A recent Missouri federal case where an employee was allegedly harassed based on his Christian religious convictions illustrates this point. In Cooper v. City of St. Louis, No. 4:16 CV 1521 RWS, 2018 WL 3093504, at *1 (E.D. Mo. June 22, 2018), the court denied the employer’s request to dismiss the employee’s religious harassment claim, which allows the claim to proceed to trial.
Cooper alleged the harassment he experienced started in 2013 following a religious conversion he discussed, typically in the lunch room prior to work, with his co-workers.
His supervisor would tell Cooper to “shut up” on a daily basis and called Cooper “Reverend Rodney.” In addition, other workers began referring to Cooper as “preacher man.”
Cooper’s supervisor admitted to calling him “Reverend Rodney,” but denied other allegations that he called Cooper “retarded” or said he was bipolar. The supervisor also denied telling Cooper to “shut up” about his religion, but admitted telling him to “tone it down” following complaints from other employees. Cooper’s co-worker provided testimony that the supervisor “literally told Rodney Cooper if he didn’t stop praying he would get fired on the spot.” Cooper stated if he requested overtime, his supervisor would tell him, “No, you need to go to Church.”

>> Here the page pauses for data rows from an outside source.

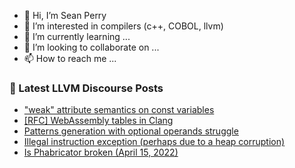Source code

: - 👋 Hi, I’m Sean Perry
- 👀 I’m interested in compilers (c++, COBOL, llvm)
- 🌱 I’m currently learning ...
- 💞️ I’m looking to collaborate on ...
- 📫 How to reach me ...

<!---
s66perry/s66perry is a ✨ special ✨ repository because its `README.md` (this file) appears on your GitHub profile.
You can click the Preview link to take a look at your changes.
--->
### 📕 Latest LLVM Discourse Posts

<!-- DISCOURSE-LLVM:START -->
- [&quot;weak&quot; attribute semantics on const variables](https://discourse.llvm.org/t/weak-attribute-semantics-on-const-variables/62311#post_2)
- [[RFC] WebAssembly tables in Clang](https://discourse.llvm.org/t/rfc-webassembly-tables-in-clang/62049#post_3)
- [Patterns generation with optional operands struggle](https://discourse.llvm.org/t/patterns-generation-with-optional-operands-struggle/62180#post_4)
- [Illegal instruction exception &lpar;perhaps due to a heap corruption&rpar;](https://discourse.llvm.org/t/illegal-instruction-exception-perhaps-due-to-a-heap-corruption/62365#post_12)
- [Is Phabricator broken &lpar;April 15, 2022&rpar;](https://discourse.llvm.org/t/is-phabricator-broken-april-15-2022/61807#post_4)
<!-- DISCOURSE-LLVM:END -->
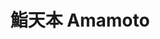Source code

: ---
title: "鮨天本 Amamoto"
description: "鮨天本 Amamoto"
layout: shop
keywords:
  - 美食競賽
  - 台灣美食
  - 美食精選
datePublished: "2025-06-30"
dateModified: "2025-07-05"
city: "台北市"
district: "大安區"
address: "台北市大安區仁愛路四段371號"
phone: ""
geo: "25.038276830789098, 121.55468022592773"
google_map: "https://maps.app.goo.gl/hk5D1Ek4gYKsFXt67"
footinder: "https://footinder.com.tw/%E5%8F%B0%E5%8C%97%E5%B8%82%E5%A4%A7%E5%AE%89%E5%8D%80/105061/"
official: ""
award:
  - name: "500盤"
    year: "2024"
    entries:
      - dishes:
          - "鮟鱇魚肝最中餅"

---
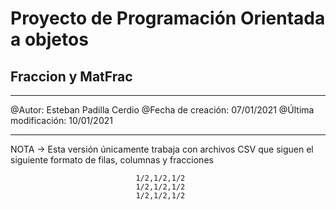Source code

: # Proyecto de Programación Orientada a objetos

## Fraccion y MatFrac

---------------------------------------------------------------
  
  @Autor: Esteban Padilla Cerdio
  @Fecha de creación: 07/01/2021
  @Última modificación: 10/01/2021

-----------------------------------------------------------

  NOTA -> Esta versión únicamente trabaja con archivos CSV que siguen el
            siguiente formato de filas, columnas y fracciones

                                1/2,1/2,1/2
                                1/2,1/2,1/2
                                1/2,1/2,1/2

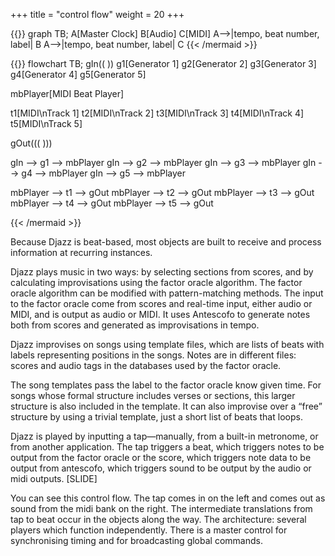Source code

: +++
title = "control flow"
weight = 20
+++

{{<mermaid align="left">}}
graph TB;
    A[Master Clock] 
	B[Audio]
	C[MIDI]
	A-->|tempo, beat number, label| B
	A-->|tempo, beat number, label| C
{{< /mermaid >}}



{{<mermaid align="left">}}
flowchart TB;
gIn(( ))
g1[Generator 1]
g2[Generator 2]
g3[Generator 3]
g4[Generator 4]
g5[Generator 5]

mbPlayer[MIDI Beat Player]

t1[MIDI\nTrack 1]
t2[MIDI\nTrack 2]
t3[MIDI\nTrack 3]
t4[MIDI\nTrack 4]
t5[MIDI\nTrack 5]

gOut((( )))

gIn --> g1 --> mbPlayer
gIn --> g2 --> mbPlayer
gIn --> g3 --> mbPlayer
gIn --> g4 --> mbPlayer
gIn --> g5 --> mbPlayer

mbPlayer --> t1 --> gOut
mbPlayer --> t2 --> gOut
mbPlayer --> t3 --> gOut
mbPlayer --> t4 --> gOut
mbPlayer --> t5 --> gOut

{{< /mermaid >}}


Because Djazz is beat-based, most objects are built to receive and process information at recurring instances. 

Djazz plays music in two ways: by selecting sections from scores, and by calculating improvisations using the factor oracle algorithm. The factor oracle algorithm can be modified with pattern-matching methods. The input to the factor oracle come from scores and real-time input, either audio or MIDI, and is output as audio or MIDI. It uses Antescofo to generate notes both from scores and generated as improvisations in tempo.

Djazz improvises on songs using template files, which are lists of beats with labels representing positions in the songs.  Notes are in different files: scores and audio tags in the databases used by the factor oracle. 

The song templates pass the label to the factor oracle know given time.  For songs whose formal structure includes verses or sections, this larger structure is also included in the template. It can also improvise over a “free” structure by using a trivial template, just a short list of beats that loops.

Djazz is played by inputting a tap—manually, from a built-in metronome, or from another application. The tap triggers a beat, which triggers notes to be output from the factor oracle or the score, which triggers note data to be output from antescofo, which triggers sound to be output by the audio or midi outputs. [SLIDE]

You can see this control flow. The tap comes in on the left and comes out as sound from the midi bank on the right. The intermediate translations from tap to beat occur in the objects along the way.
The architecture: several players which function independently. There is a master control for synchronising timing and for broadcasting global commands.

Cooper alleged these and other incidents subjected him to unwelcome harassment based on a protected characteristic, his religion, and affected the terms and conditions of his employment. As a result, Cooper asserted the company should be liable for the actions of the supervisor.
A hostile work environment is created when an individual suffers “discriminatory intimidation, ridicule, and insult, that is sufficiently sever or pervasive to alter the conditions of the victim’s employment and create an abusive working environment.” Simple teasing and offhand comments in isolated incidents (unless extremely serious) will not amount to a hostile work environment.” Rather, the work environment “must be both an objectively and subjectively offensive one that a reasonable person would find hostile or abusive.” In making a determination about whether illegal harassment - religious, sexual, disability, and all other such claims - has occurred, courts consider “ the frequency of the discriminatory conduct;  its severity;  whether it is physically threatening or humiliating, or a mere offensive utterance; and  whether it unreasonably interferes with an employee’s work performance.”
The court in this matter found Cooper’s claim could advance to trial regardless of the fact that there was no evidence his supervisor’s conduct unreasonably interfered with Cooper’s work.
This case illustrates how in the #MeToo era employers must not only be vigilant in preventing sexual harassment, but all forms of workplace harassment. Employers should:
- Review harassment policies to ensure that policies are up to date and cover all forms of impermissible harassment
- Ensure that employees are provided proper training on what harassment is and what to do if they encounter such conduct in the workplace
- If a complaint arises, ensure that you follow the company’s policy and take it seriously.